Он вдруг воодушевился, глаза засверкали, он напрягся.
– Я писал очень хорошие стихи. Очень. Подражательские – да, незрелые – да. Но очень хорошие. В семидесятые друзья мне сказали: давай, Лорд – моя лицейская кличка была не Француз, как у того, за то, что он свободно по-французски щебетал, а Лорд, потому как сейчас в моде английский… Так вот, сказали: теперь пора. Рассылай. Я размножил стихи на ксероксе, послал во все журналы. Во все! И ни в одном – не напечатали!.. Все прислали ответы. Кто-то – хамски-короткий: «Напечатать ваши стихи не можем, так как они не соответствуют тематике нашего журнала». Большинство – пространно-любезные… «Вы бесспорно талантливы, вам надо много учиться…» – передразнил он кого-то. И никто не приехал, не полюбопытствовал: что это за парнишка в Красном Селе? Да я б руку тому поцеловал!.. Только из «Нового мира» пришло такое печальное письмо: мол, мы бы рады напечатать вас, но вы немножко опоздали. Вот если бы на год-полтора пораньше… Типа, когда еще был жив Твардовский… Крепитесь, пишите, – писали они, – придут другие времена… Давайте покурим, – вдруг устало продолжил он.
– Давайте.
В редакции все уже наверняка ушли, курить можно было и в кабинете. Он достал пачку – конечно же, американские, «Винстон», вытащил из коробки сигарету, перебросил пачку через столы мне.
Я встал, подошел к нему прикурить. Он щелкнул зажигалкой – конечно же, японская, пьезоэлектрическая. На мизинце его был витой перстень, очень знакомый. У Пушкина он на пальце на портрете Тропинина. Тот самый? – ехидно подумал я. «Храни меня, мой талисман»? Подаренный в Одессе Воронцовой? Он его через время тащил? Или в нем родился? Прохиндей, пришел бизнес делать! Но почему он объявился не раньше? Почему вынырнул только сейчас? И почему пришел ко мне?
Я сладко затянулся американским дымом, пересек комнату и сел теперь за свой стол, в глубине, у двери. Он задумчиво смотрел в окно и стряхивал пепел за батарею. Мягко улыбаясь, он вдруг сказал:
– Интересно два раза в жизни начинать курить… Два раза – первая сигарета. Впервые – на прогулке в Саду, за кустами – учил Мясоедов и еще присутствовал почему-то Кюхля… Второй раз – на Фонтанке, на кухне у Сереги Крутова… Оба раза было одинаково плохо…

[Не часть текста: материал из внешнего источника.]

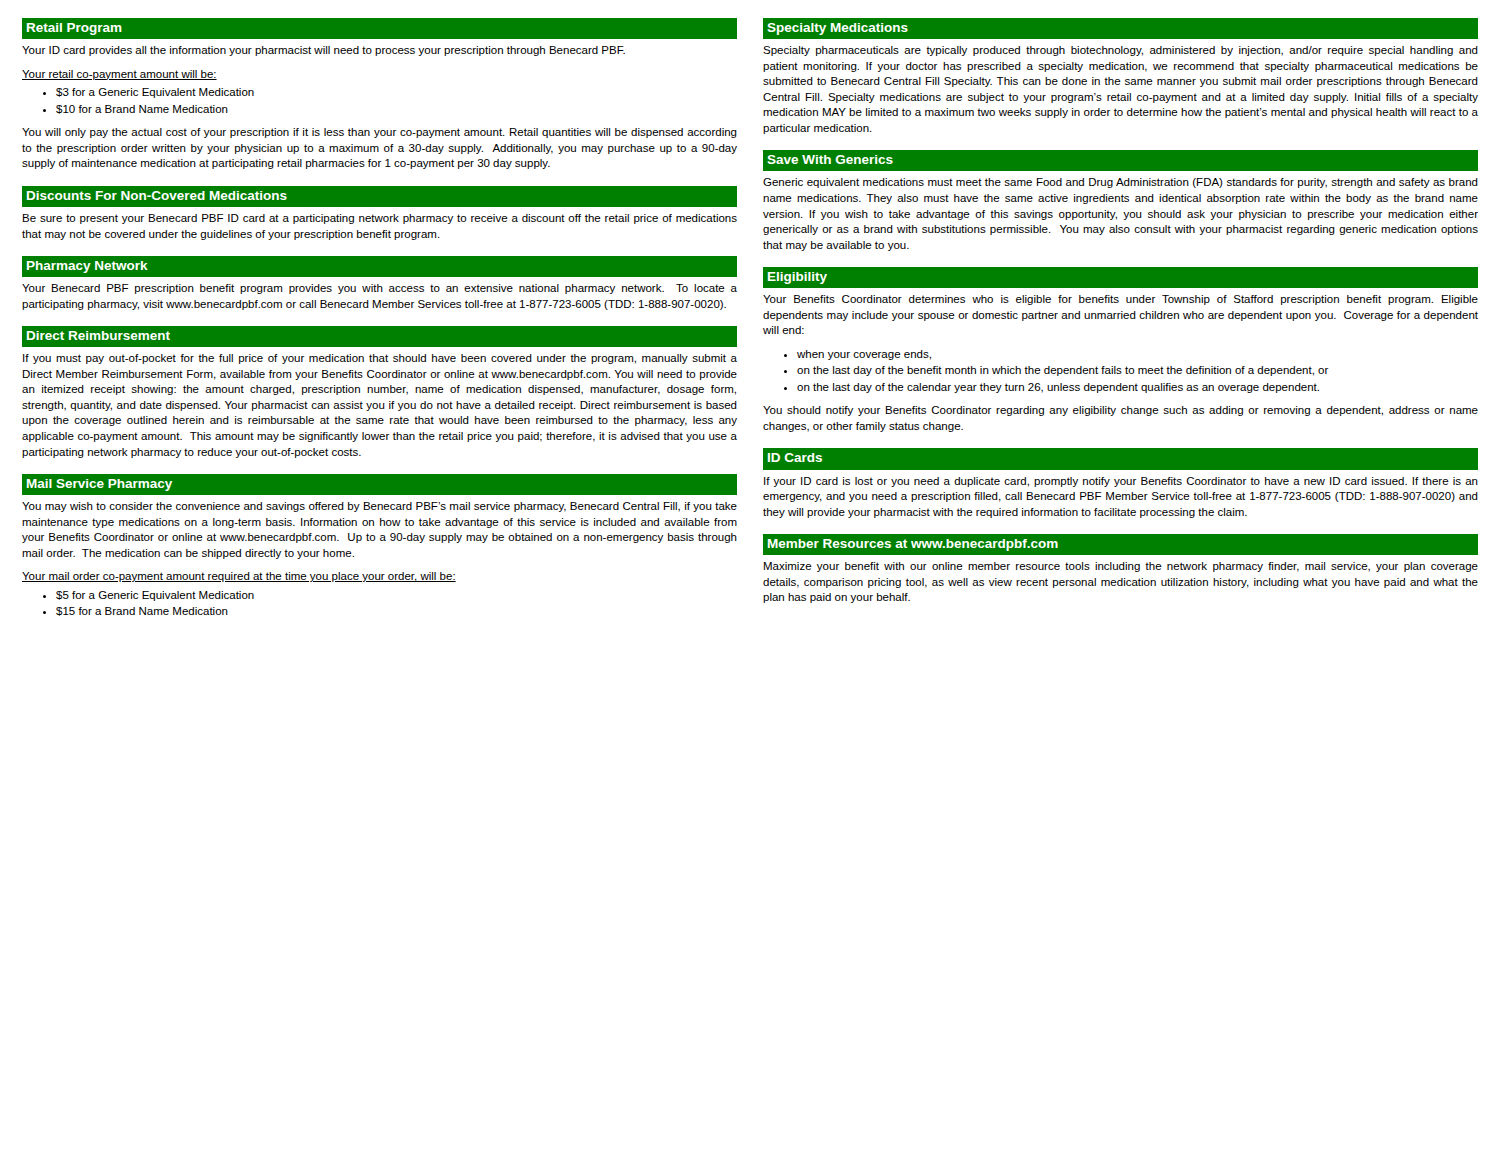Retail Program
Your ID card provides all the information your pharmacist will need to process your prescription through Benecard PBF.
Your retail co-payment amount will be:
$3 for a Generic Equivalent Medication
$10 for a Brand Name Medication
You will only pay the actual cost of your prescription if it is less than your co-payment amount. Retail quantities will be dispensed according to the prescription order written by your physician up to a maximum of a 30-day supply. Additionally, you may purchase up to a 90-day supply of maintenance medication at participating retail pharmacies for 1 co-payment per 30 day supply.
Discounts For Non-Covered Medications
Be sure to present your Benecard PBF ID card at a participating network pharmacy to receive a discount off the retail price of medications that may not be covered under the guidelines of your prescription benefit program.
Pharmacy Network
Your Benecard PBF prescription benefit program provides you with access to an extensive national pharmacy network. To locate a participating pharmacy, visit www.benecardpbf.com or call Benecard Member Services toll-free at 1-877-723-6005 (TDD: 1-888-907-0020).
Direct Reimbursement
If you must pay out-of-pocket for the full price of your medication that should have been covered under the program, manually submit a Direct Member Reimbursement Form, available from your Benefits Coordinator or online at www.benecardpbf.com. You will need to provide an itemized receipt showing: the amount charged, prescription number, name of medication dispensed, manufacturer, dosage form, strength, quantity, and date dispensed. Your pharmacist can assist you if you do not have a detailed receipt. Direct reimbursement is based upon the coverage outlined herein and is reimbursable at the same rate that would have been reimbursed to the pharmacy, less any applicable co-payment amount. This amount may be significantly lower than the retail price you paid; therefore, it is advised that you use a participating network pharmacy to reduce your out-of-pocket costs.
Mail Service Pharmacy
You may wish to consider the convenience and savings offered by Benecard PBF’s mail service pharmacy, Benecard Central Fill, if you take maintenance type medications on a long-term basis. Information on how to take advantage of this service is included and available from your Benefits Coordinator or online at www.benecardpbf.com. Up to a 90-day supply may be obtained on a non-emergency basis through mail order. The medication can be shipped directly to your home.
Your mail order co-payment amount required at the time you place your order, will be:
$5 for a Generic Equivalent Medication
$15 for a Brand Name Medication
Specialty Medications
Specialty pharmaceuticals are typically produced through biotechnology, administered by injection, and/or require special handling and patient monitoring. If your doctor has prescribed a specialty medication, we recommend that specialty pharmaceutical medications be submitted to Benecard Central Fill Specialty. This can be done in the same manner you submit mail order prescriptions through Benecard Central Fill. Specialty medications are subject to your program’s retail co-payment and at a limited day supply. Initial fills of a specialty medication MAY be limited to a maximum two weeks supply in order to determine how the patient’s mental and physical health will react to a particular medication.
Save With Generics
Generic equivalent medications must meet the same Food and Drug Administration (FDA) standards for purity, strength and safety as brand name medications. They also must have the same active ingredients and identical absorption rate within the body as the brand name version. If you wish to take advantage of this savings opportunity, you should ask your physician to prescribe your medication either generically or as a brand with substitutions permissible. You may also consult with your pharmacist regarding generic medication options that may be available to you.
Eligibility
Your Benefits Coordinator determines who is eligible for benefits under Township of Stafford prescription benefit program. Eligible dependents may include your spouse or domestic partner and unmarried children who are dependent upon you. Coverage for a dependent will end:
when your coverage ends,
on the last day of the benefit month in which the dependent fails to meet the definition of a dependent, or
on the last day of the calendar year they turn 26, unless dependent qualifies as an overage dependent.
You should notify your Benefits Coordinator regarding any eligibility change such as adding or removing a dependent, address or name changes, or other family status change.
ID Cards
If your ID card is lost or you need a duplicate card, promptly notify your Benefits Coordinator to have a new ID card issued. If there is an emergency, and you need a prescription filled, call Benecard PBF Member Service toll-free at 1-877-723-6005 (TDD: 1-888-907-0020) and they will provide your pharmacist with the required information to facilitate processing the claim.
Member Resources at www.benecardpbf.com
Maximize your benefit with our online member resource tools including the network pharmacy finder, mail service, your plan coverage details, comparison pricing tool, as well as view recent personal medication utilization history, including what you have paid and what the plan has paid on your behalf.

Так он актер или сумасшедший? Или настолько вжился в роль?
– Помню, когда я начинал писать, – сказал я утешающе, – тоже слал во все редакции – и тоже никто не печатал.
Он сидел, уставившись в окно. По его лицу пробежала – нет, не усмешка и даже не тень усмешки, – но оттенок высокомерия несомненно промелькнул в его выражении. Я почувствовал неловкость и раздражение. Тоже мне, гений в трусиках!

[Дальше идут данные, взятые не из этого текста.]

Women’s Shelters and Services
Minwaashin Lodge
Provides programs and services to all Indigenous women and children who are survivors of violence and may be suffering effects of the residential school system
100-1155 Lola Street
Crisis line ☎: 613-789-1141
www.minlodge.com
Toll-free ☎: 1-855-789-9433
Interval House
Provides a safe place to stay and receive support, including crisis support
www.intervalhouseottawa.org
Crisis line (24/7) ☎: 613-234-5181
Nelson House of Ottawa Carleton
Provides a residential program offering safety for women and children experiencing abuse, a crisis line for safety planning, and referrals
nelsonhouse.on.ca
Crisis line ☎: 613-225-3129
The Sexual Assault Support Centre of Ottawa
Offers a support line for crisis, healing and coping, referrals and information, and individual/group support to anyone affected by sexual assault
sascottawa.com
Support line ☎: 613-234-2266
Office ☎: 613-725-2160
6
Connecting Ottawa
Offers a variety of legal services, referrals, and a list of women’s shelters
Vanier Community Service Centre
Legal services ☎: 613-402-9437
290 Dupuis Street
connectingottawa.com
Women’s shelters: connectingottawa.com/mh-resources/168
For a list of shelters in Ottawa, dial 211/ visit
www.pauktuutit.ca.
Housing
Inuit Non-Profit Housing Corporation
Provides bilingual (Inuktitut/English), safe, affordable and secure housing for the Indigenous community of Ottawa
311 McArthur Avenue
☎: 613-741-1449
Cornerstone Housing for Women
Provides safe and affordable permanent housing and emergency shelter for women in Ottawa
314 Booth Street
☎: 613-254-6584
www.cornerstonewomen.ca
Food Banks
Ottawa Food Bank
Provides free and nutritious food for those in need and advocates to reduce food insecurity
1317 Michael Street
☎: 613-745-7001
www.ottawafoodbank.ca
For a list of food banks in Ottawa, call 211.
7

– Откройте, пожалуйста, окно, – сказал я, – а то надымим.
Он очнулся, легко вскочил на подоконник, откинул верхнюю ручку и, потянув на себя, раскрыл створку. Сделал еще несколько затяжек, стоя на подоконнике, а потом щелчком выбросил вниз сигарету. Повеяло осенней свежестью.
Он изящно соскочил с подоконника, перепрыгнув кресло, мягко приземлился и упругой походкой подошел к моему столу. Вдруг наклонился, уперся в стол ладонями и сказал сверху вниз, странно приблизившись к моему лицу.
– Ты мне выбрось это из головы. – Глаза у него стали бешеные. – Никаких многосерийных интервью не будет, – сказал он тихо, но внушительно. – И не мечтай! – Еще секунду, не мигая, смотрел мне в глаза, потом отвернулся и упруго пошел к своему столу. Сел и закурил еще одну. Я разозлился.
– Но почему ты так решил?
Он проглотил «ты» и вяло махнул рукой: нет, мол.
– Но почему?.. Ты неплохо заработаешь – бери себе весь гонорар – раз уж ты пришел ко мне, – ах, дурак, поторопился, надо было поторговаться. – А слава, имя на полосе?!
Он долго смотрел в окно. Потом повернулся и сказал раздельно:
– Это. Никому. Не нужно.
– А сколько нового для себя откроют люди?
– Сколько нового?! – Глаза его сверкнули бешеным сарказмом. – «Скажите, Александр Сергеевич, действительно ли вы были влюблены в Марию Раевскую? Если да, то насколько сильно? Ревновали ли вы, когда она вышла за Волконского?» – вот что нужно почтеннейшей публике.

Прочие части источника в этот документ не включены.